Clyde Wachsberger became an avid gardener in his mid-30s after acquiring a small house and property at the eastern tip of Long Island. While the garden was his passion, it was lonely pursuit and he longed to share it with someone. However, his efforts to find a relationship with another man, “a friend who shared my deepest yearning to be someone special for someone special,” were not successful.

Some years later, and by a remarkable chance with a misplaced personal ad, he connected with Charles Dean, a maître d’hôtel at a high end Manhattan restaurant. Sparked by their mutual interests and attraction, they quickly established a relationship, much of it built around the same home and garden they now shared named Adworthy House, celebrating their meeting.

They were great experimenters and always eager to try new plants, pushing the limits of their climate zone and indulging romantic fantasies of tropical flora. Winter reading of nursery catalogs was a special fascination. Together they edited an anthology entitled “Of Leaf and Flower: Stories and Poems for Gardeners (2001), in part to “explain the profound passions and wild obsessions that motivate gardeners.” To do so, they turned “to poets and storytellers for answers. We began by looking for themes that explore what it means to be a gardener in one’s own garden.”

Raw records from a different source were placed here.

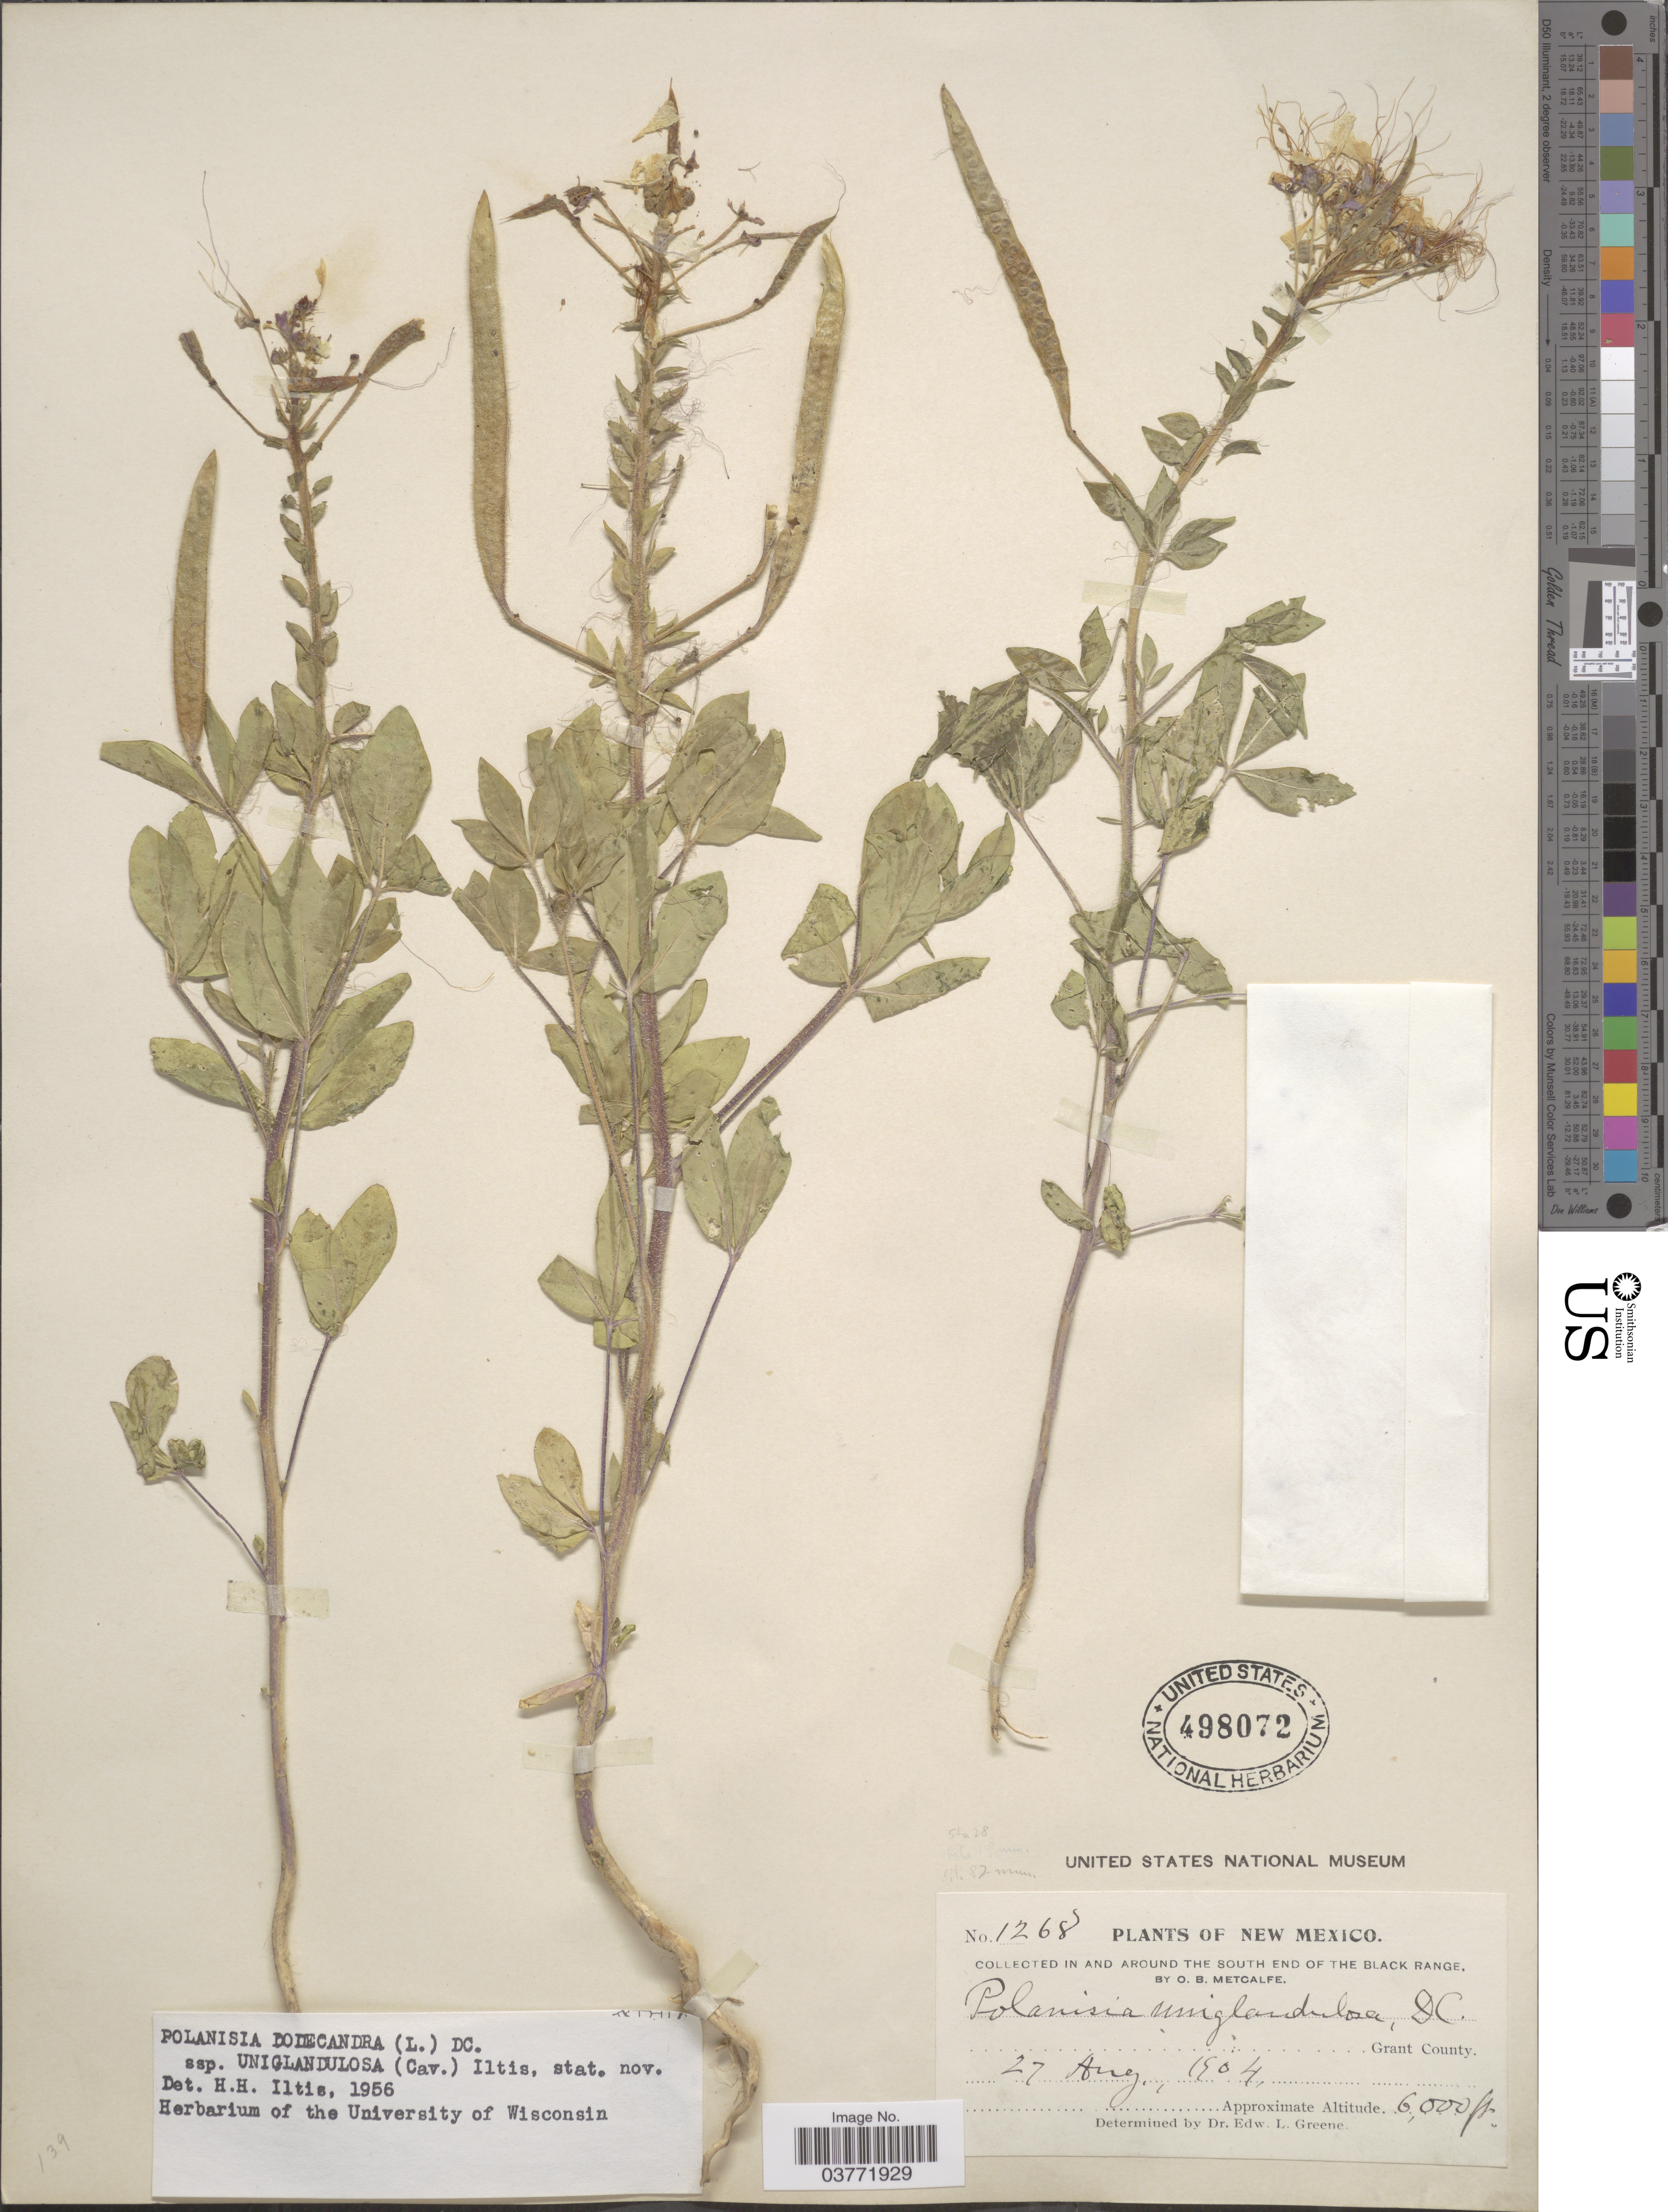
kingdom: Plantae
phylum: Tracheophyta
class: Magnoliopsida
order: Brassicales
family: Cleomaceae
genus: Polanisia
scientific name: Polanisia uniglandulosa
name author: (Cav.) DC.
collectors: O. B. Metcalfe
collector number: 1268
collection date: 1904-08-27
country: United States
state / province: New Mexico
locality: In And Around The South End Of The Black Range. Grant County.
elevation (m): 1829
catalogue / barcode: US 498072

Sadly, Dean and Wachsberger’s time together was limited to about 15 years. Wachsberger developed cancer, but before it took his life, he wrote and illustrated a heartfelt memoir, “Into The Garden with Charles” (2012). While the author did not minimize the story of his disease, his writing focuses on the strength he found in both the garden and his loved ones.

While the after story is sad, this is an upbeat book about the joy of optimism found in a love of plants, and in the often whacky stories of family, close friends, and a faithful, fuzzy mop of a dog. The plants are pets, too, often with personal names and always cherished, until they try to smother or overrun everything else. Gardeners everywhere will understand.